Since the start of the conflict, at least 15,000 Syrians have found refuge in Armenia, according to UNHCR figures.

The majority of these are descendents of Armenians who escaped the mass killings and deportations by the Ottoman Turks in 1915, and were given refuge in Syria.

At the time, Syria’s Deir Ezzor region became a major destination for Armenians subjected to death marches through the desert. But a century later, increasing numbers of Syrian Armenians are now driving to Beirut, where they board flights to Yerevan.

Before the conflict, the estimated number of ethnic Armenians in Syria was about 100,000. More than 60,000 of them settled in Aleppo, with smaller communities in Kessab, Qamishli, Yacubiyah, Kobane and Damascus.

Many in the Armenian diaspora consider Syrian-Armenians as their “mother community”.

The influx of Syrian refugees into Armenia started in 2012, when over 6,500 people fled. In 2013, the number of Syrian Armenians fleeing reached 11,000 and by August 2015, over 15,000 Armenians had been reported to be seeking asylum in Armenia.

For Syria’s ethnic Armenians, Armenia represents a safe choice – not only as an ancient homeland and predominantly Christian country – but also one with migration policies and repatriation programme that make it easy for them to settle.

The Armenian government has adopted “special measures” to help Syrian Armenians. It authorised consular offices in Syria, Iraq and Lebanon to issue citizenship and passports to Syrian Armenians free of charge.

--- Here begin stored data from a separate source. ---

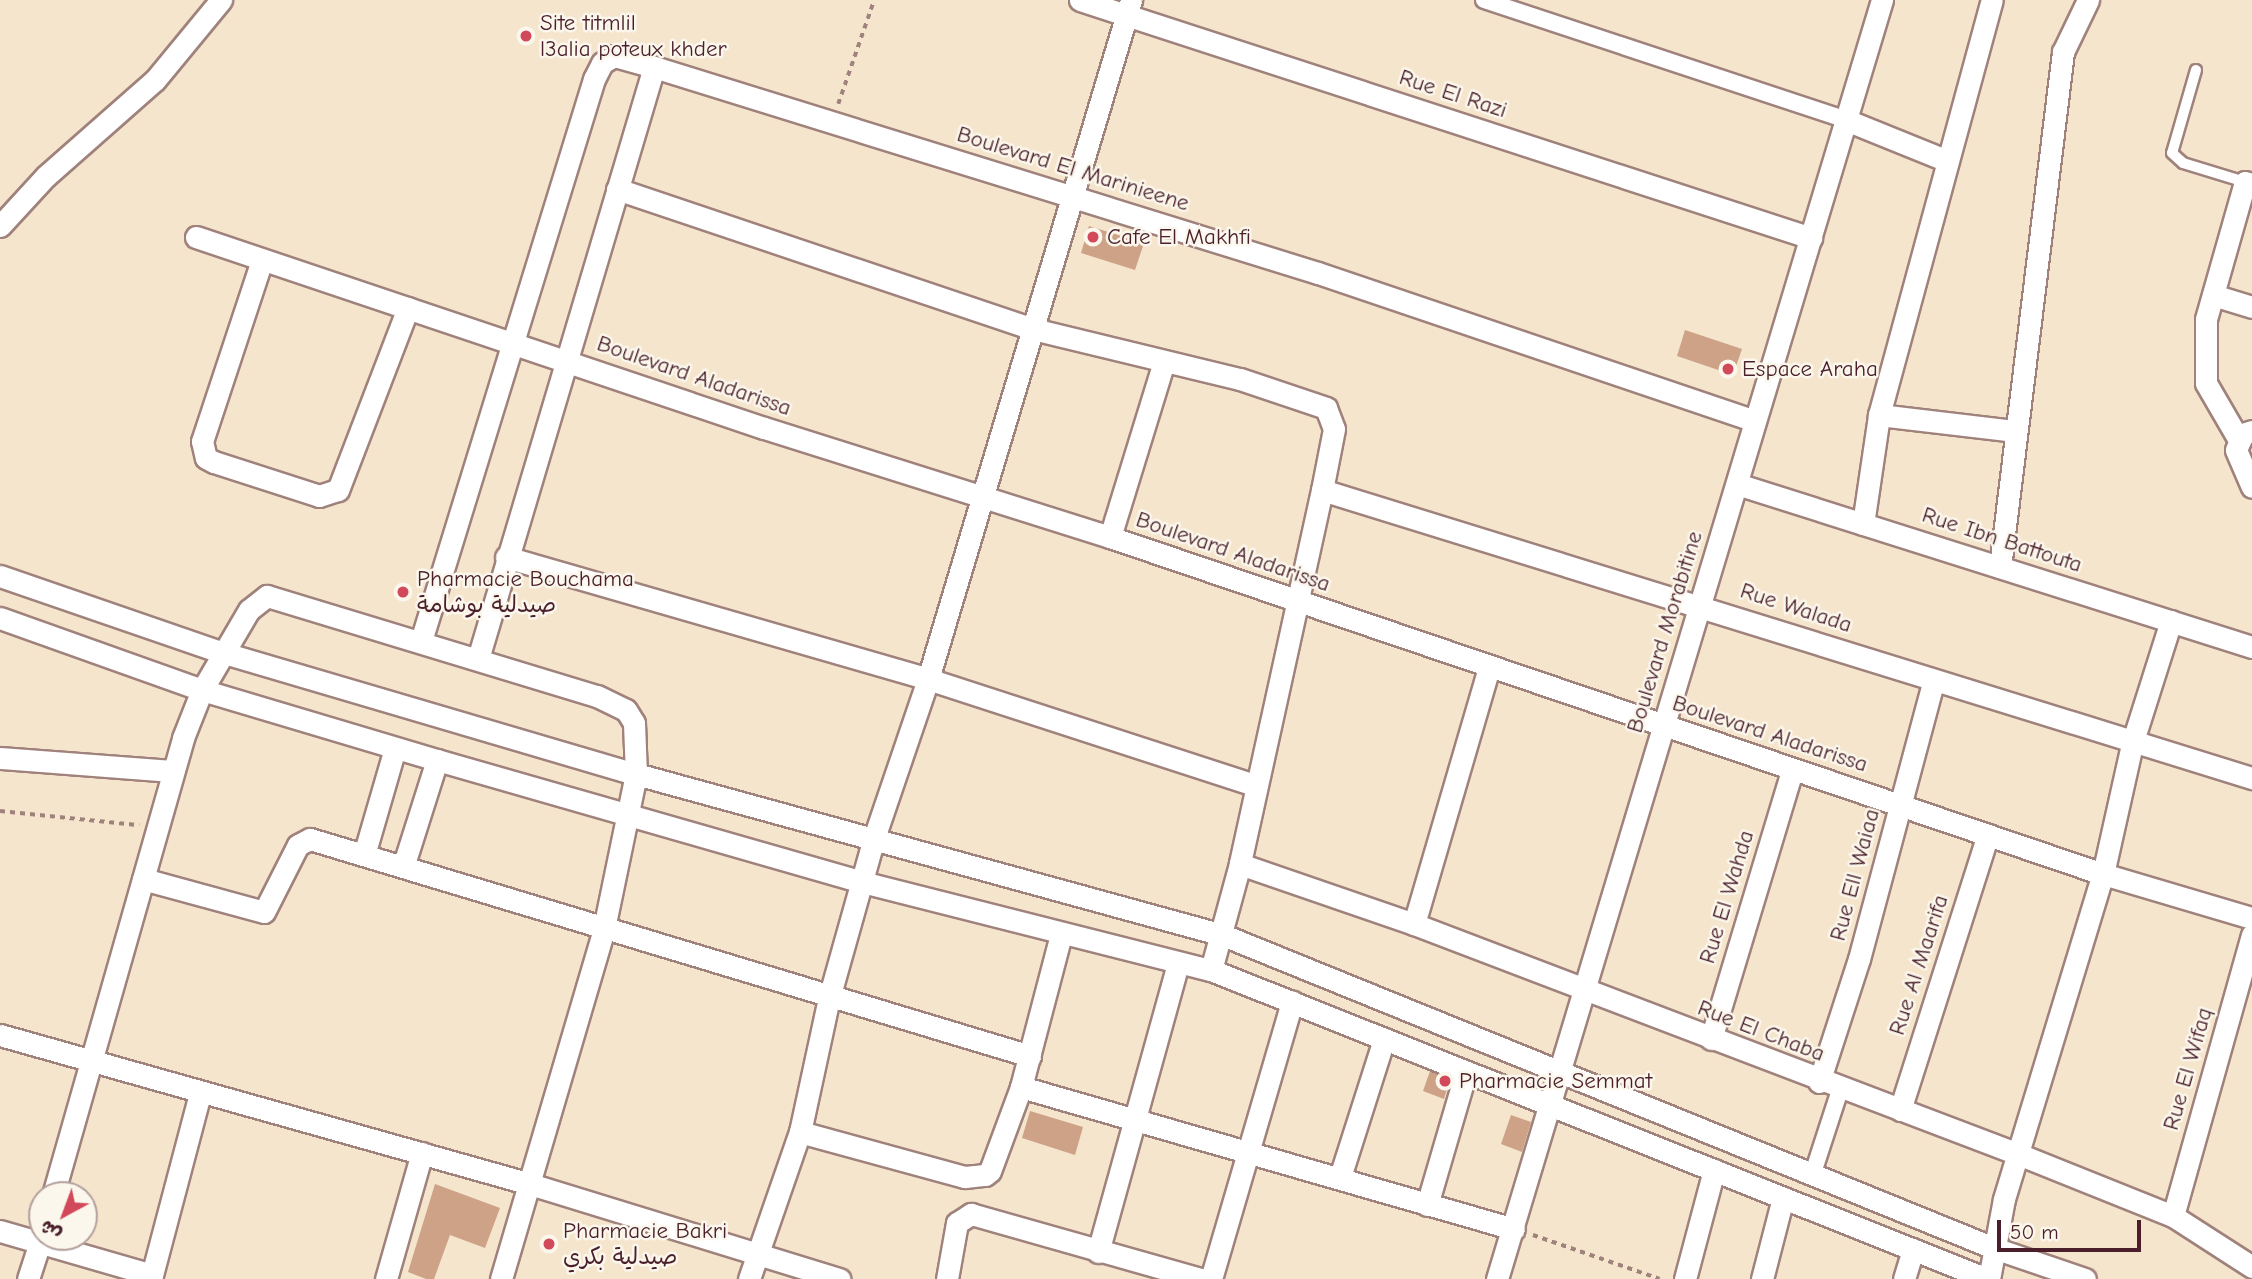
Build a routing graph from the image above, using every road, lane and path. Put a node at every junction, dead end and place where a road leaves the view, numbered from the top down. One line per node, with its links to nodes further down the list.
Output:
1 (221, 0): 17 (street)
2 (874, 0): 12 (path)
3 (1080, 0): 8 (street, Rue El Razi)
4 (1484, 0): 11 (street)
5 (1882, 0): 11 (street, Boulevard Morabitine)
6 (1992, 0): 13 (street)
7 (2088, 0): 30 (street)
8 (1129, 8): 16 (street); 19 (street, Rue El Razi)
9 (653, 67): 12 (street, Boulevard El Marinieene); 15 (street); 25 (street, Boulevard El Marinieene)
10 (2196, 70): 14 (lane)
11 (1846, 120): 13 (street); 19 (street, Boulevard Morabitine)
12 (831, 123): 16 (street, Boulevard El Marinieene)
13 (1945, 160): 28 (street)
14 (2249, 183): 21 (street)
15 (617, 189): 24 (street); 26 (street)
16 (1070, 195): 24 (street); 29 (street, Boulevard El Marinieene)
17 (0, 226)
18 (196, 237): 20 (street, Boulevard Aladarissa)
19 (1811, 238): 29 (street, Boulevard Morabitine)
20 (262, 260): 23 (street, Boulevard Aladarissa); 23 (street)
21 (2213, 295): 22 (street); 31 (street)
22 (2252, 307)
23 (408, 308): 25 (street, Boulevard Aladarissa)
24 (1032, 329): 27 (street); 35 (street)
25 (513, 343): 26 (street, Boulevard Aladarissa); 45 (street)
26 (570, 361): 35 (street, Boulevard Aladarissa); 38 (street)
27 (1164, 362): 34 (street); 37 (street)
28 (1879, 415): 30 (street); 36 (street)
29 (1754, 421): 32 (street, Boulevard Morabitine)
30 (2016, 430): 39 (street)
31 (2246, 435): 33 (street)
32 (1737, 484): 36 (street, Rue Ibn Battouta); 42 (street, Boulevard Morabitine)
33 (2252, 487)
34 (1322, 489): 41 (street); 42 (street, Rue Walada)
35 (979, 497): 37 (street, Boulevard Aladarissa); 50 (street)
36 (1863, 524): 39 (street, Rue Ibn Battouta)
37 (1110, 537): 41 (street, Boulevard Aladarissa)
38 (506, 557): 48 (street); 50 (street)
39 (2000, 567): 44 (street, Rue Ibn Battouta)
40 (0, 576): 47 (street)
41 (1294, 600): 49 (street, Boulevard Aladarissa); 62 (street)
42 (1701, 604): 51 (street, Rue Walada); 53 (street, Boulevard Morabitine)
43 (0, 618): 52 (street)
44 (2171, 621): 46 (street, Rue Ibn Battouta); 54 (street)
45 (421, 641): 47 (street); 48 (street)
46 (2252, 647)
47 (224, 653): 52 (street); 60 (street)
48 (478, 659): 60 (street)
49 (1489, 668): 53 (street, Boulevard Aladarissa); 76 (street)
50 (928, 679): 62 (street); 68 (street)
51 (1934, 680): 54 (street, Rue Walada); 63 (street, Rue Ell Waiaa)
52 (202, 690): 55 (street); 59 (street)
53 (1664, 727): 58 (street, Boulevard Aladarissa); 83 (street, Boulevard Morabitine)
54 (2133, 744): 61 (street, Rue Walada); 72 (street)
55 (395, 747): 57 (street); 69 (street)
56 (0, 758): 59 (street)
57 (437, 760): 65 (street); 70 (street)
58 (1792, 770): 63 (street, Boulevard Aladarissa); 88 (street, Rue El Wahda)
59 (172, 771): 66 (street)
60 (636, 774): 65 (street); 68 (street)
61 (2252, 778)
62 (1255, 785): 71 (street)
63 (1902, 806): 67 (street, Boulevard Aladarissa); 93 (street, Rue Ell Waiaa)
64 (0, 811): 66 (path)
65 (629, 814): 74 (street); 77 (street)
66 (155, 827): 73 (street)
67 (1988, 835): 72 (street, Boulevard Aladarissa); 98 (street, Rue Al Maarifa)
68 (873, 841): 74 (street); 79 (street)
69 (364, 855): 70 (street); 73 (street)
70 (404, 864): 77 (street)
71 (1240, 864): 76 (street, Rue El Chaba); 79 (street)
72 (2103, 874): 75 (street, Boulevard Aladarissa); 103 (street)
73 (143, 879): 90 (street)
74 (862, 882): 78 (street); 84 (street)
75 (2252, 918)
76 (1414, 924): 83 (street, Rue El Chaba)
77 (604, 929): 84 (street); 108 (street)
78 (1061, 934): 81 (street); 89 (street)
79 (1223, 935): 82 (street); 91 (street)
80 (2252, 935): 111 (street, Rue El Wifaq)
81 (1178, 963): 82 (street); 99 (street)
82 (1211, 970): 85 (street)
83 (1585, 992): 88 (street, Rue El Chaba); 91 (street, Boulevard Morabitine)
84 (830, 998): 89 (street); 100 (street)
85 (1292, 1002): 87 (street); 101 (street)
86 (0, 1035): 90 (street)
87 (1384, 1039): 92 (street); 106 (street)
88 (1711, 1039): 93 (street, Rue El Chaba)
89 (1030, 1056): 94 (street)
90 (89, 1062): 96 (street); 107 (street)
91 (1561, 1071): 97 (street, Boulevard Morabitine); 105 (street)
92 (1466, 1072): 97 (street); 110 (street)
93 (1819, 1082): 95 (street, Rue El Chaba)
94 (1021, 1087): 99 (street); 100 (street)
95 (1840, 1090): 98 (street, Rue El Chaba); 105 (street)
96 (200, 1093): 102 (street); 122 (street)
97 (1550, 1105): 104 (street); 112 (street, Boulevard Morabitine)
98 (1900, 1110): 103 (street, Rue El Chaba)
99 (1134, 1121): 101 (street); 119 (street)
100 (800, 1132): 120 (street)
101 (1247, 1152): 106 (street); 130 (street)
102 (422, 1153): 108 (street); 124 (street)
103 (2018, 1154): 111 (street, Rue El Chaba); 115 (street)
104 (1714, 1170): 109 (street); 133 (street)
105 (1812, 1173): 115 (street)
106 (1340, 1177): 110 (street)
107 (57, 1181)
108 (527, 1183): 120 (street); 125 (street)
109 (1783, 1198): 116 (street); 134 (street)
110 (1427, 1205): 112 (street)
111 (2173, 1216): 121 (street, Rue El Chaba)
112 (1514, 1228): 131 (street, Boulevard Morabitine); 132 (path)
113 (1, 1235): 114 (street)
114 (28, 1238)
115 (1994, 1248): 136 (street); 137 (street)
116 (1913, 1249): 135 (street); 136 (street)
117 (37, 1251): 123 (street)
118 (76, 1251): 122 (street)
119 (1098, 1252): 128 (street); 129 (street)
120 (755, 1255): 126 (street); 127 (street)
121 (2252, 1267)
122 (152, 1277)
123 (28, 1279)
124 (386, 1279)
125 (500, 1279)
126 (748, 1279)
127 (840, 1279)
128 (947, 1279)
129 (1200, 1279)
130 (1210, 1279)
131 (1497, 1279)
132 (1660, 1279)
133 (1685, 1279)
134 (1762, 1279)
135 (1904, 1279)
136 (1988, 1279)
137 (2085, 1279)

But Armenia’s own economic woes mean that it struggles to provide accommodation and jobs for the newly-arrived Syrians. State assistance for Syrian Armenians covers mainly education, medical care and the provision of documents.

“We are concerned about the rental of accommodation; this is already a challenge to us. We have to turn to international and benevolent organisations for help because we will face a problem. The flow is too big, we cannot cope,” Firdus Zakaryan, an official from Armenia’s Ministry of Diaspora, said recently.

Armenian state officials insist that the plight of even the most impoverished refugees in Armenia pales in comparison with the four million displaced Syrians, many of whom struggle for life in camps and rundown urban areas of Turkey, Lebanon and Jordan.